Other aspects of Glass pattern perception do not have obvious correlates in our V1 data. DeValois and Switkes (1980) reported that adapting to a translational Glass pattern caused a reduction in sensitivity to gratings aligned orthogonal, but not parallel, to the dot pair orientation. This curious result does not correspond to any simple expected outcome based on the orientation and spatial frequency selectivity of our V1 neurons. In particular, we would expect maximal adaptation for patterns that were parallel, not orthogonal, to the orientation in the adapting pattern. DeValois and Switkes suggested that the effects they observed might be due to a lack of response by cells in V1 caused by inhibitory interactions among neurons with similar preference. Since our V1 cells respond reliably to translational Glass patterns aligned parallel to a preferred grating stimulus, we conclude that the interactions they propose do not occur at the level of V1.

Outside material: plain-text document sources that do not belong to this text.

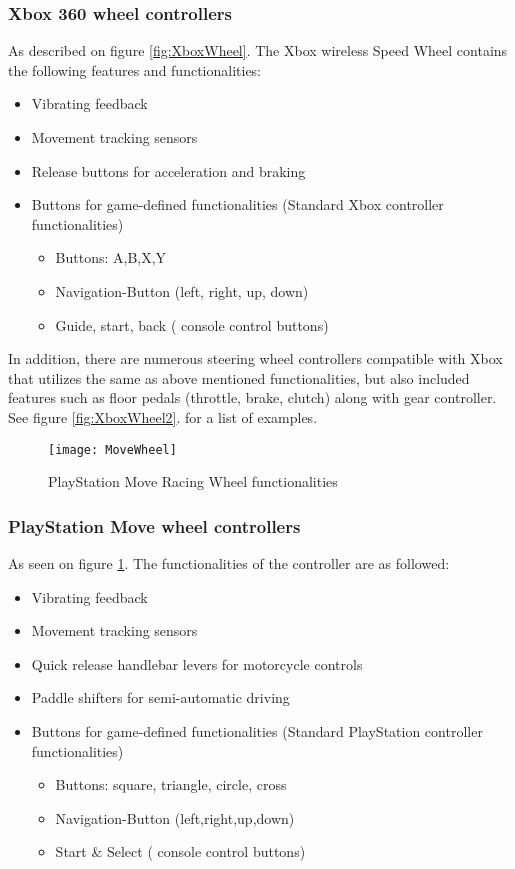 \subsubsection*{Xbox 360 wheel controllers}
\parencite{Xbox2013}\newline
As described on figure \ref{fig:XboxWheel}. The Xbox wireless Speed Wheel contains the following features and functionalities:

\begin{itemize}
\item Vibrating feedback
\item Movement tracking sensors
\item Release buttons for acceleration and braking
\item Buttons for game-defined functionalities (Standard Xbox controller functionalities)
	\begin{itemize}
		\item Buttons: A,B,X,Y
		\item Navigation-Button (left, right, up, down)
		\item Guide, start, back ( console control buttons)
	\end{itemize}
\end{itemize}

In addition, there are numerous steering wheel controllers compatible with Xbox that utilizes the same as above mentioned functionalities, but also included features such as floor pedals (throttle, brake, clutch) along with gear controller. See figure \ref{fig:XboxWheel2}. for a list of examples.
\bigskip

\begin{figure}[h]
\centering
\texttt{[image: MoveWheel]}
\caption{PlayStation Move Racing Wheel functionalities}
\label{fig:MoveWheel}
\end{figure}


\subsubsection*{PlayStation Move wheel controllers}
\parencite{Move2013}\newline
As seen on figure \ref{fig:MoveWheel}. The functionalities of the controller are as followed:

\begin{itemize}
\item Vibrating feedback
\item Movement tracking sensors
\item Quick release handlebar levers for motorcycle controls
\item Paddle shifters for semi-automatic driving
\item Buttons for game-defined functionalities (Standard PlayStation controller functionalities)
	\begin{itemize}
	\item Buttons: square, triangle, circle, cross
	\item Navigation-Button (left,right,up,down)
	\item Start \& Select ( console control buttons)
	\end{itemize}
\end{itemize}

The links between psychophysical studies of Glass pattern perception and V1 receptive field structure help us to understand the limits of the first stage of form perception, but they cannot provide specific information about downstream stages of analysis that integrate information in Glass patterns to provide signals about global form. Yet, some recent psychophysical and physiological studies do provide clues about this second stage. Wilson and his colleagues have shown that human observers are more sensitive to concentric Glass patterns than to other types (Wilson et al., 1997). However, individual V1 receptive fields are not large enough to give selective responses to concentric over translational structure. The particular salience of the concentric Glass pattern must be due to the action of second-stage mechanisms that selectively pool certain inputs from V1. Neurons in macaque V2 (Hegdé and Van Essen, 2000) and V4 (Gallant et al., 1996,1993) have been reported to be selective for complex shapes including concentric and hyperbolic forms. Neurons such as those may form the neural basis for this second stage, and studying their responses to Glass patterns could yield further insight into the processes by which the visual system converts sparse local orientation signals into salient percepts of global form.